Although the records contain pictures, only their text should be reproduced, exactly as written.

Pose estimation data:
——

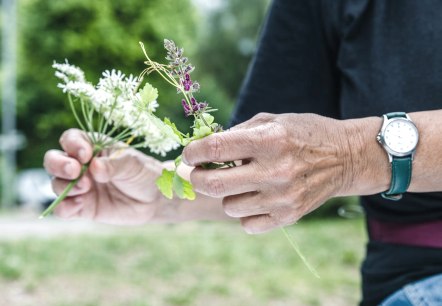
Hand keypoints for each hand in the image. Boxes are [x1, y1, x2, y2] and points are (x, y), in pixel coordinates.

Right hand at [43, 129, 164, 224]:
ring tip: (86, 187)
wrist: (154, 199)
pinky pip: (62, 208)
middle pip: (54, 160)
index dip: (73, 145)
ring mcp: (80, 187)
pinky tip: (79, 204)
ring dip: (65, 186)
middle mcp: (81, 166)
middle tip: (75, 171)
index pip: (70, 139)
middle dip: (58, 164)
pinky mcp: (82, 207)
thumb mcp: (133, 164)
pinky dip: (64, 207)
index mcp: (92, 147)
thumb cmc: (143, 173)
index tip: (86, 154)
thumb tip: (94, 167)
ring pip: (56, 183)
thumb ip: (113, 164)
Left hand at [182, 113, 354, 233]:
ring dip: (226, 194)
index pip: (215, 149)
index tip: (189, 154)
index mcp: (269, 140)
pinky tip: (255, 197)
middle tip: (198, 172)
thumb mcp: (272, 120)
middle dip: (196, 178)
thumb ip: (236, 133)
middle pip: (213, 185)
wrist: (345, 157)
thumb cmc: (304, 133)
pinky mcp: (289, 217)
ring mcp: (282, 198)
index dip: (192, 152)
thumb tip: (202, 149)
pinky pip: (247, 224)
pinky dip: (244, 212)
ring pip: (228, 206)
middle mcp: (275, 171)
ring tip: (241, 182)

——

- _RESPONSE TO THE TASK_
Hand keypoints for each hand in the image. Boxes are [x1, y1, x2, y2] and points are (x, y), in pixel coordinates.

Right hand at [43, 129, 164, 224]:
ring tip: (86, 187)
wrist: (154, 199)
pinky pip: (62, 208)
middle pip: (54, 160)
index dip: (73, 145)
ring mcp: (80, 187)
pinky tip: (79, 204)
ring dip: (65, 186)
middle mcp: (81, 166)
middle tip: (75, 171)
index pip: (70, 139)
middle dip: (58, 164)
pinky mcp: (82, 207)
thumb mcp: (133, 164)
pinky dip: (64, 207)
index mcp: (92, 147)
thumb cmc: (143, 173)
index tip: (86, 154)
thumb tip: (94, 167)
ring pip: (56, 183)
thumb ip: (113, 164)
Left hand at [182, 113, 354, 233]:
ring dip: (226, 194)
index pip: (215, 149)
index tip: (189, 154)
index mcp: (269, 140)
pinky tip: (255, 197)
middle tip: (198, 172)
thumb mcp: (272, 120)
middle dip: (196, 178)
thumb ip: (236, 133)
middle pip: (213, 185)
wrist: (345, 157)
thumb cmc: (304, 133)
pinky mcp: (289, 217)
ring mcp: (282, 198)
index dip: (192, 152)
thumb tip: (202, 149)
pinky pip: (247, 224)
pinky dip: (244, 212)
ring pip: (228, 206)
middle mcp: (275, 171)
ring tip: (241, 182)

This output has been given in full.